One of my team members comes in late and missed an important work deadline. They do not inform me about coming in late and this is not the first time. They show up at work and say “I am so sorry; I missed the alarm this morning”. Or something like “I was about to leave the house when I found that my dog chewed and destroyed my shoes”. I smile and say ” It’s okay things go wrong and happens to us.” Many of us find it difficult to have a disciplinary conversation with employees. If we say “it is okay, it happens to us” the employee is getting the message that the behavior is acceptable. But, the reality is that it is not acceptable. I do not want this employee to come in late again in the future.
So, what could I say or do differently? I need to remind the employee of the company’s policies and expectations around attendance. How do I do that?
Here are some suggestions.
I could say to the employee, “You were not available for the meeting this morning, so I had to assign it to someone else. You came in late, is there anything we can help you with so you can be at work on time?” If the employee says that everything is fine, I should not end the conversation there. I should further enquire if such attendance issues are likely to continue in the future.
By enquiring about the future, I have focused on what needs to change instead of what happened in the past. I can ask another follow-up question. “Can we do anything to help you, now that will help you handle the situation if it arises again?”. I can also close by stating the expectations in the future. This is my opportunity to remind the employee of the process related to attendance to make sure it understood.
But, if the employee’s attendance continues to be of concern, I would now call for a formal meeting. If you follow a formal progressive disciplinary process in your organization, then this meeting can be part of it. Otherwise, it can be a formal meeting documenting the discussion. I will remind the employee about the discussions we had earlier about their attendance. Then I will hand over the letter or memo which documents all the details of their absences. I do not need to go over the details, because those already happened in the past. My focus for the discussion would be the next steps.

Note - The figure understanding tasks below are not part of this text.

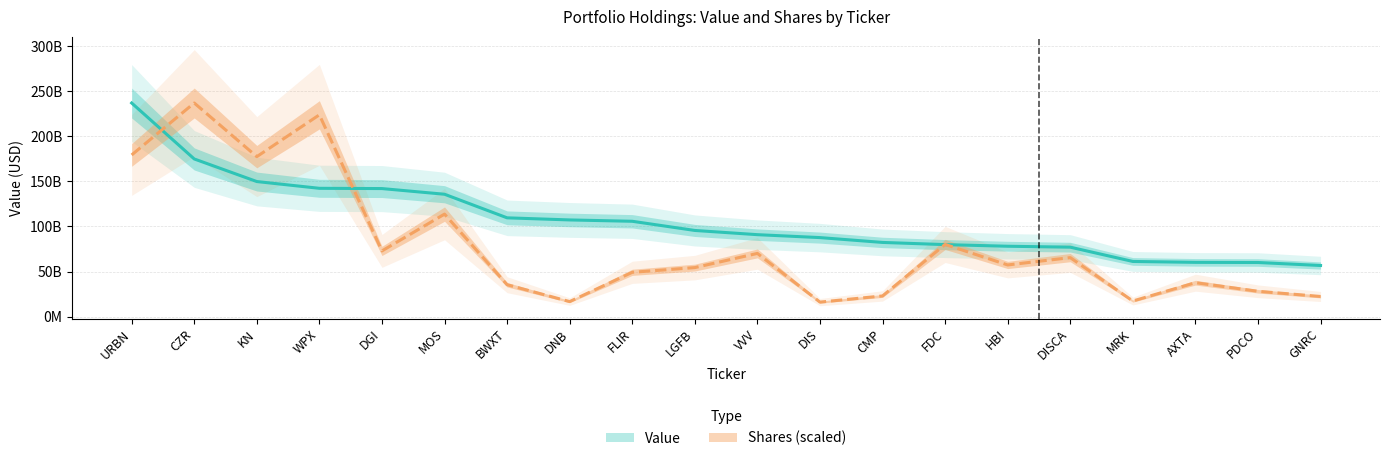

Rank the categories by Shares scaled (line) value from highest to lowest.

CZR, WPX, URBN, KN, MOS, FDC, DGI, VVV, DISCA, HBI, LGFB, FLIR, AXTA, BWXT, PDCO, CMP, GNRC, MRK, DNB, DIS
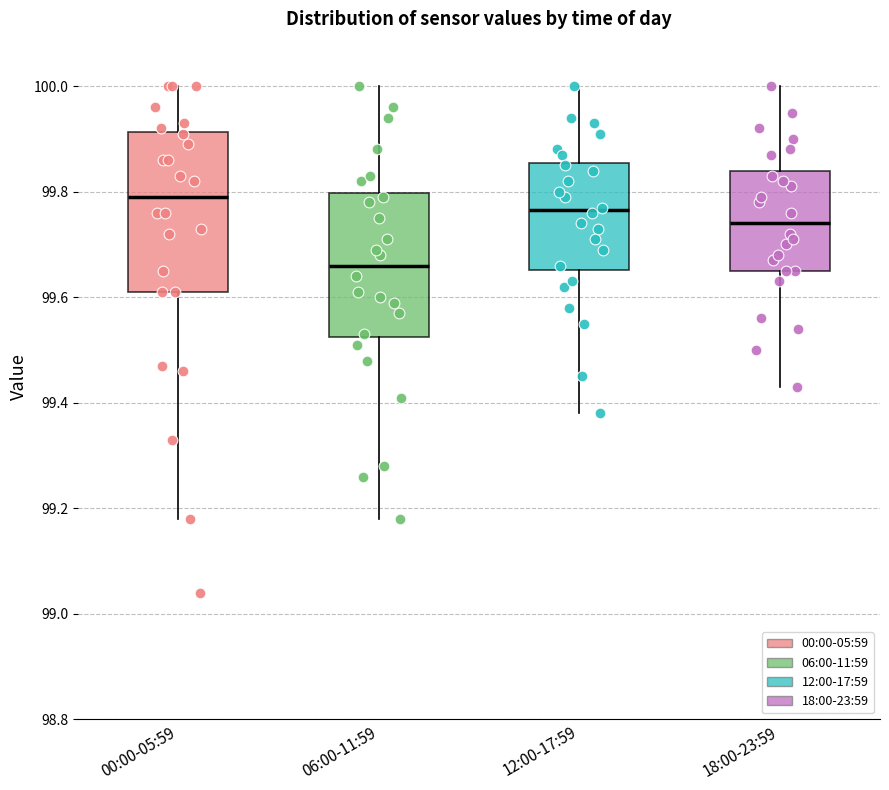

Where does the lower whisker of the box for 00:00-05:59 end on the y-axis? The values are not printed on the chart, so give them approximately, as read against the axis.

99.18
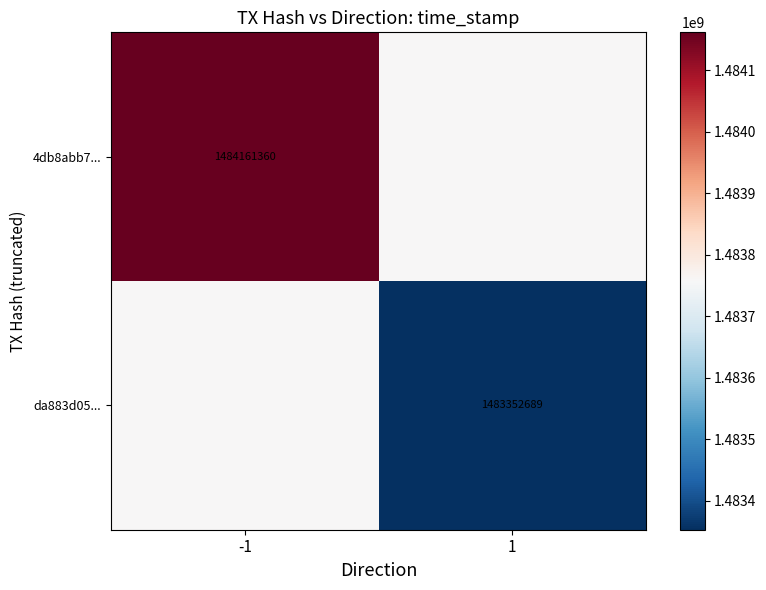

How many distinct data groups are displayed?

2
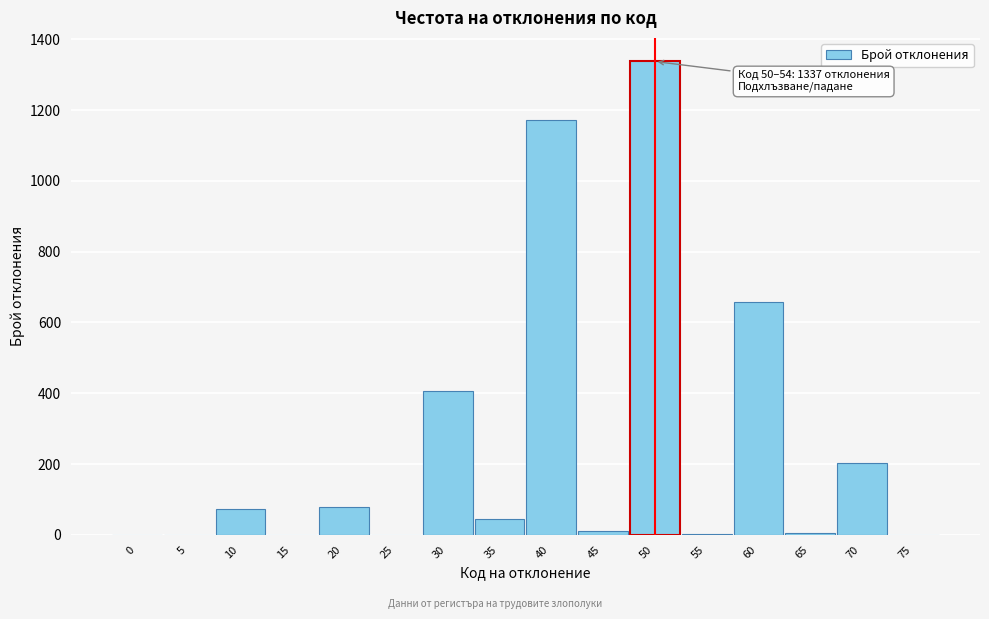

What is the sum of all values?

3990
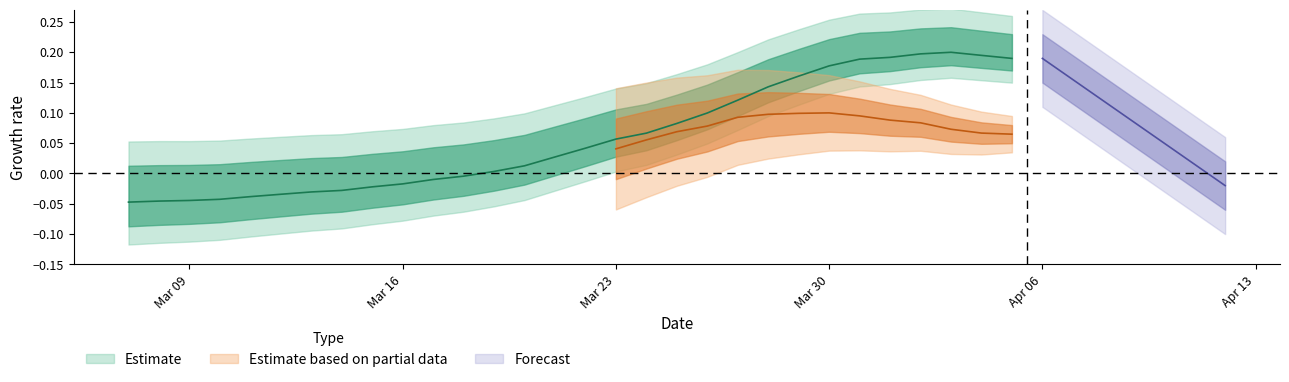

How many points are higher than both their immediate neighbors (excluding endpoints)?

1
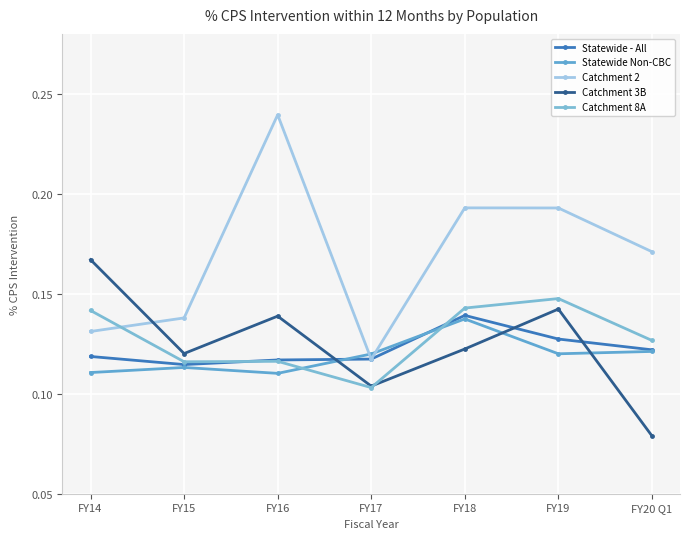

How many lines are shown in the chart?

5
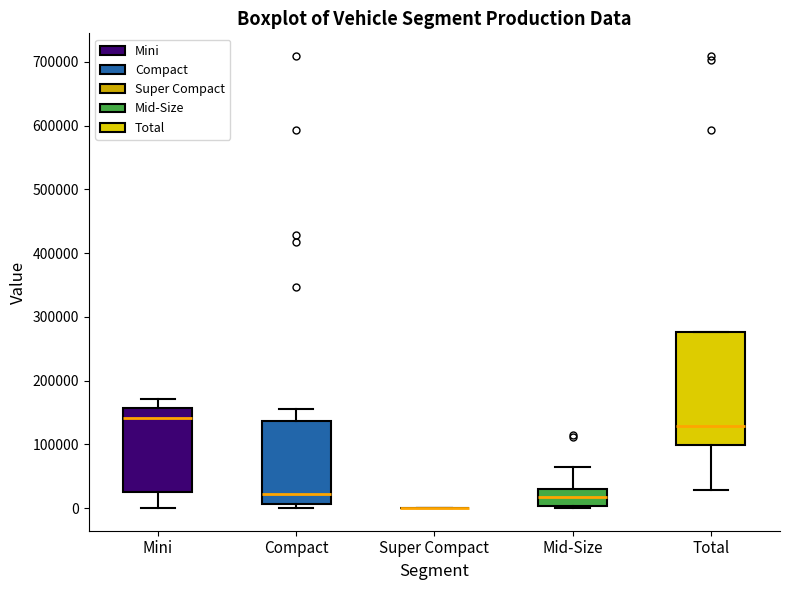

Reading left to right, read every box against the y-axis: the position of its median line, the range the box covers, and the ends of its whiskers. The values are not printed on the chart, so give them approximately, as read against the axis.

Mini: median 140000, box 30000 to 160000, whiskers 0 to 170000
Compact: median 20000, box 10000 to 140000, whiskers 0 to 160000
Super Compact: box collapsed to a line at 0, whiskers 0 to 0
Mid-Size: median 20000, box 0 to 30000, whiskers 0 (just below the box's lower edge) to 60000
Total: median 130000, box 100000 to 280000, whiskers 30000 to 280000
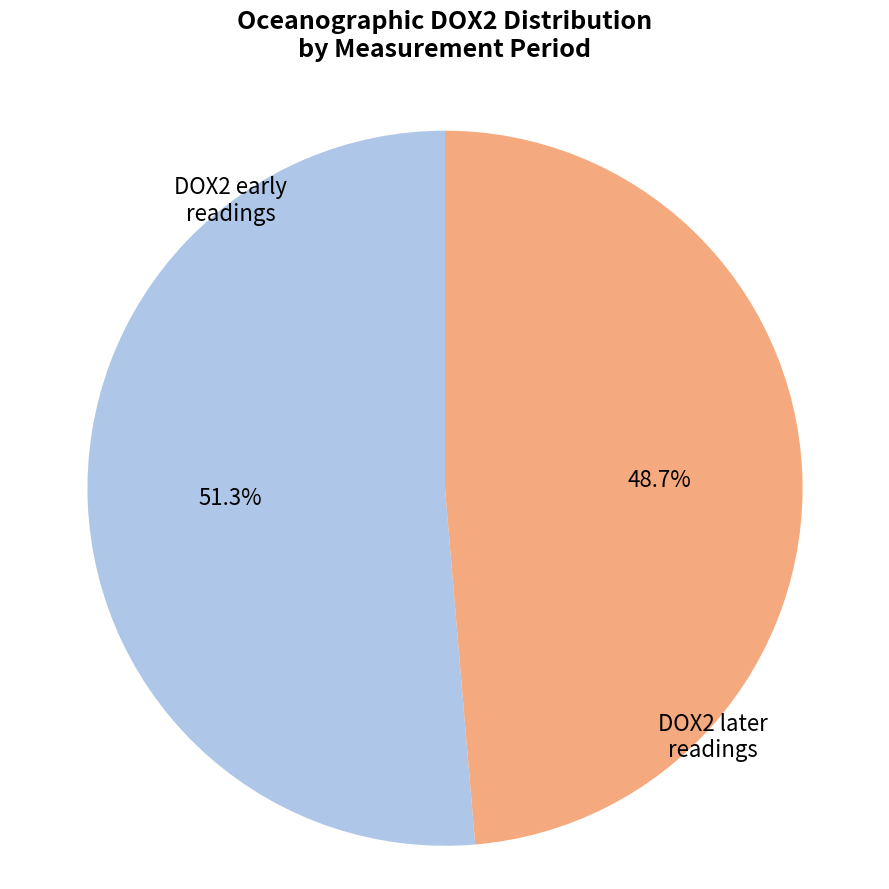

Is there a majority slice in this chart?

Yes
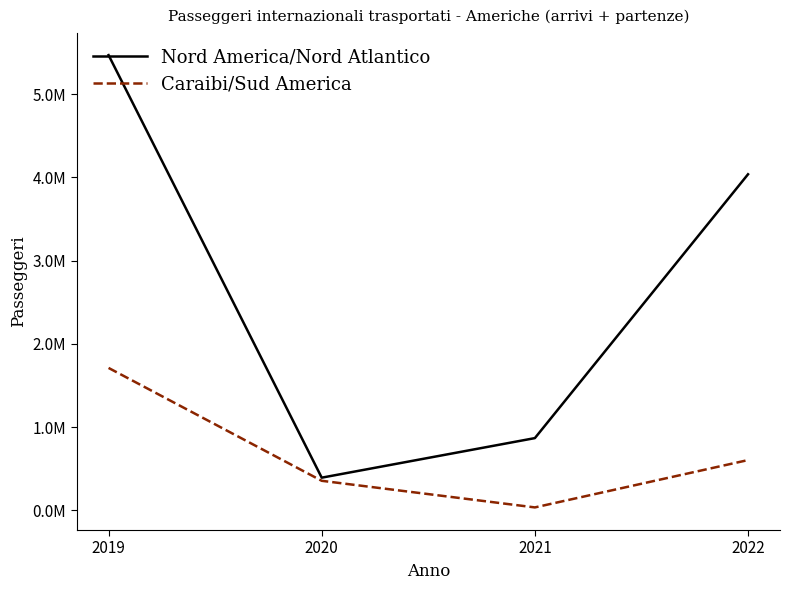

What are all the series names shown in the legend?

Nord America/Nord Atlantico, Caraibi/Sud America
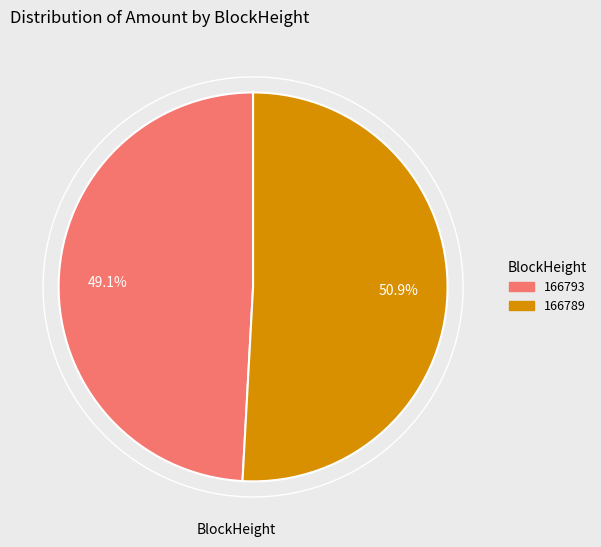

Count the number of slices in the pie.

2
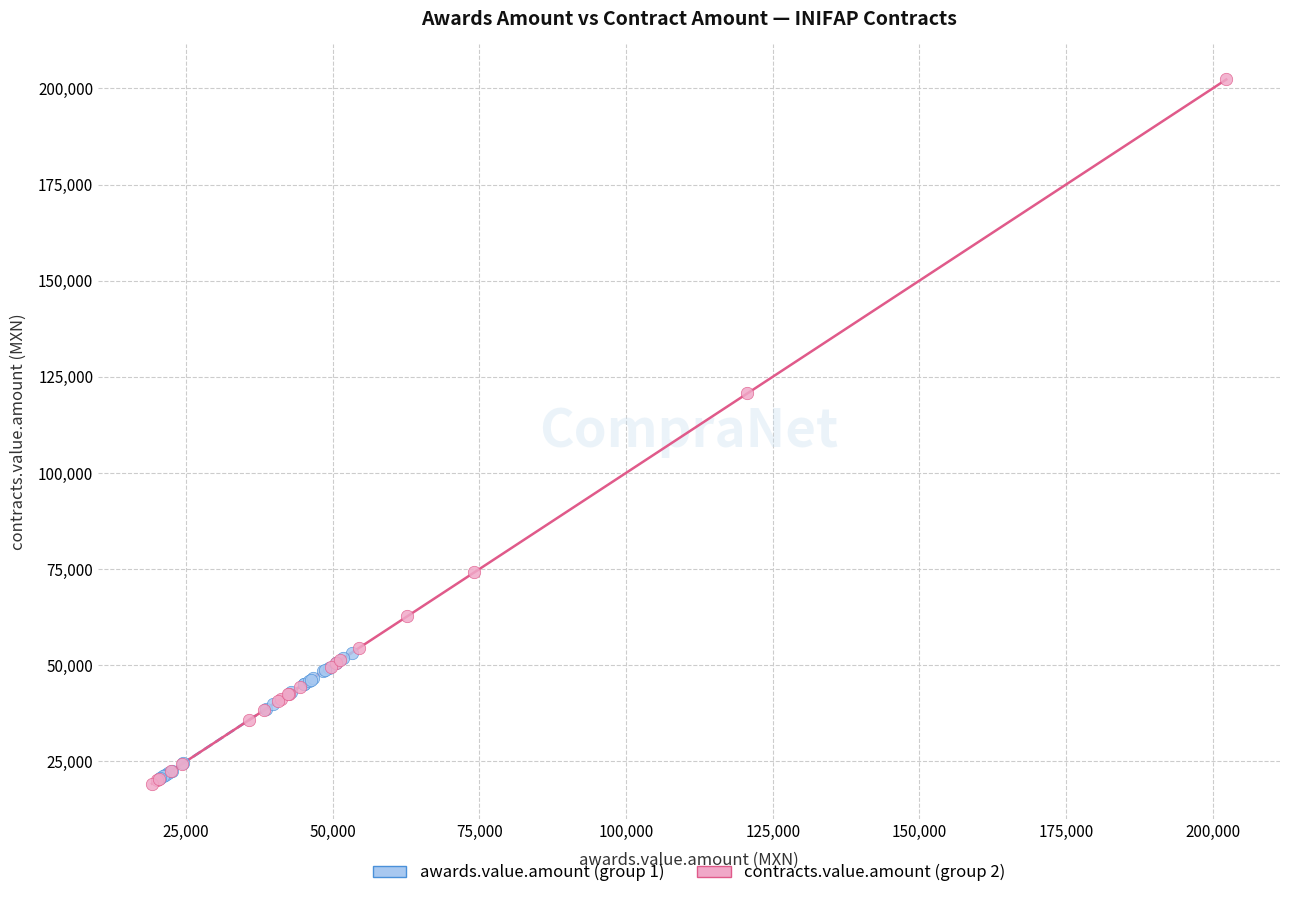

Which series has the largest Y range (max minus min)?

contracts.value.amount (group 2)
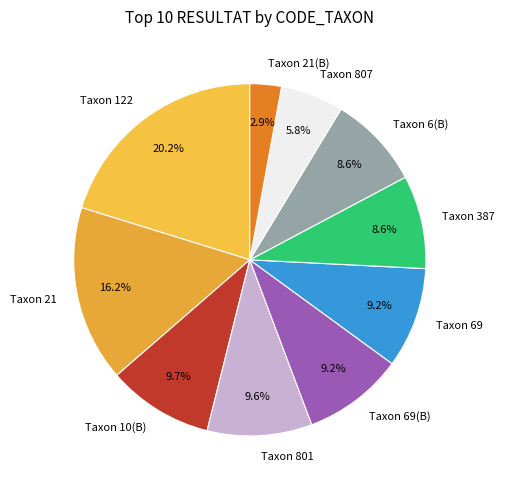

How much of the chart is everything except Taxon 21(B)?

97.1%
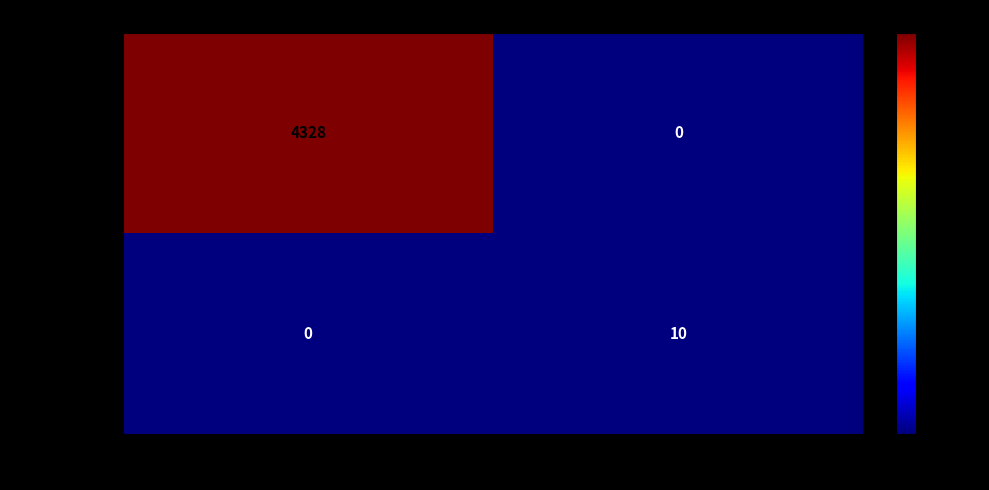

Rank the series at -1 from highest to lowest value.

b63268c65d..., f9eaa92272...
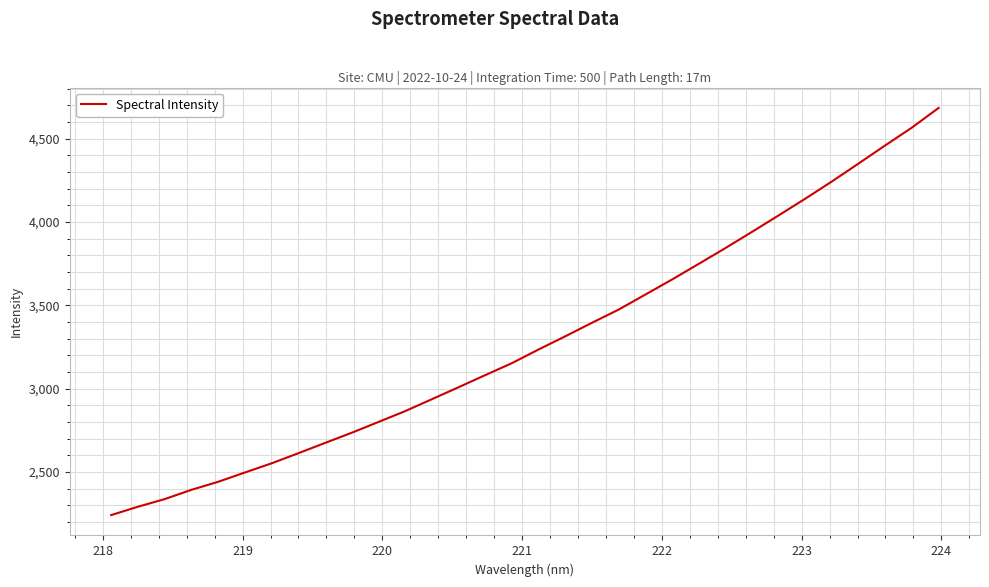

Does the chart display data point markers on the line(s)?

No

I would remind the employee that I had asked in the past if the employer could assist the employee to resolve the issue. If the employee indicates, that they need accommodation I will discuss this further. I will explore what accommodation is available and appropriate. Please note, while making any accommodation I would ask for a few further details. If it is a health situation, I can ask that a healthcare professional certify for the exact need for accommodation. I can also ask for a defined timeline for such accommodation. I will also review if such accommodation will cause undue hardship to the organization and the rest of the team members.
If the employee says there are no extenuating circumstances, then I can wrap up by asking the employee if they can agree to changes to help improve the situation. I can say something like, “I would like to hear your ideas for changes that will help you meet our expectations”. I will keep the conversation open for the employee to come up with the solutions they can work on and commit to doing that.
If it still does not improve, the discussion will progress further in the disciplinary actions. Sometimes, it might be best to end the employment if the basic requirements of the job are not met.